===== PASSAGE PROVIDED =====

I just have no idea how to resolve it.

----------

## papas

so you  have 2 dhcp servers, but  as you wrote above your pc was  working fine for some time. NeddySeagoon was right, you are connecting in different network and seems that docker has nothing to do with it. Did you change the switchport that your pc usually connect to? You must  attach your pc to the right network.

Your router is a powerful machine but i never had the chance to work with it.(Who has configured it?)

Btw there is several configurations to make it work. I think the easiest way is to assign a switchport to the same subnet as the wifi or you can connect your alarm-dhcp server in the second wan port of your router (you  have two wan ports), but is still  mystery to me, how your wired-network was working before.

----------

## Ant P.

Right, so it's not the docker stuff. My bad.

You'll need to either figure out how to turn the DHCP server off on those things, or put them on an isolated LAN segment behind a real multi-homed router or managed switch.

----------

## zebbedi

I think i've found the problem. I was infact misreading the wireshark analysis (i've not used it before so not massively familiar with it) but it wasn't nest. It was a cctv security camera. I turned off all wireless in order to try to block the nest smoke alarm but it continued to happen so by a process of elimination i removed each hard wired device one by one and eventually discovered it's the camera that is spamming the network. I don't know why yet but at least the network is now working again properly with all devices.

----------

## Tony0945

The last two posts were very interesting. I was just thinking this morning of buying a thermostat that connects to the internet. Except I've been resisting that. The only reason for buying one is that the high end better T-stats all are internet connected, I was thinking I could set the firewall to block all incoming and outgoing traffic to that external address. It sounds like that's not sufficient.  Best of all would be to make my own T-stat from a Raspberry Pi.

This ties into those two posts, but please, Mr. moderator, split it if it's not.

----------

=====

* TASKS
• a. List every username that appears as a heading above a post in the forum thread.
• b. From the forum thread, reproduce the text word for word, starting at "Your router is" and ending at "or managed switch.".

===== DATA RECORDS =====

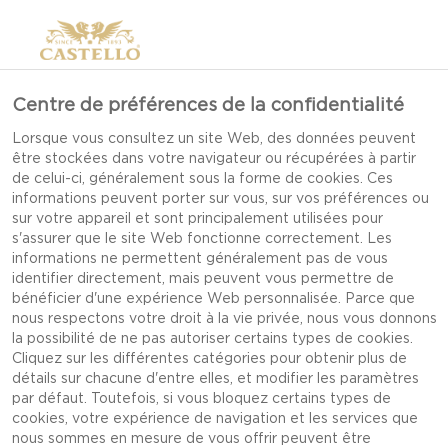
Centre de préférences de la confidentialité
Lorsque vous consultez un site Web, des données peuvent
être stockées dans votre navigateur ou récupérées à partir
de celui-ci, généralement sous la forme de cookies. Ces
informations peuvent porter sur vous, sur vos préférences ou
sur votre appareil et sont principalement utilisées pour
s'assurer que le site Web fonctionne correctement. Les
informations ne permettent généralement pas de vous
identifier directement, mais peuvent vous permettre de
bénéficier d'une expérience Web personnalisée. Parce que
nous respectons votre droit à la vie privée, nous vous donnons
la possibilité de ne pas autoriser certains types de cookies.
Cliquez sur les différentes catégories pour obtenir plus de
détails sur chacune d'entre elles, et modifier les paramètres
par défaut. Toutefois, si vous bloquez certains types de
cookies, votre expérience de navigation et les services que
TARTELETTES AUX
nous sommes en mesure de vous offrir peuvent être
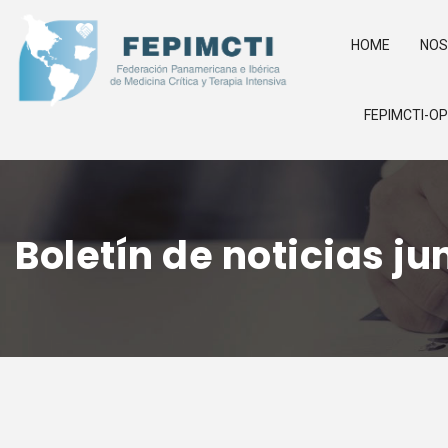
HOME
NO
FEPIMCTI-O
Boletín de noticias ju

=====

* TASK RESPONSES
• a. papas, Ant P., zebbedi, Tony0945

• b.
Your router is a powerful machine but i never had the chance to work with it.(Who has configured it?)

Btw there is several configurations to make it work. I think the easiest way is to assign a switchport to the same subnet as the wifi or you can connect your alarm-dhcp server in the second wan port of your router (you  have two wan ports), but is still  mystery to me, how your wired-network was working before.

----------

## Ant P.

Right, so it's not the docker stuff. My bad.

You'll need to either figure out how to turn the DHCP server off on those things, or put them on an isolated LAN segment behind a real multi-homed router or managed switch.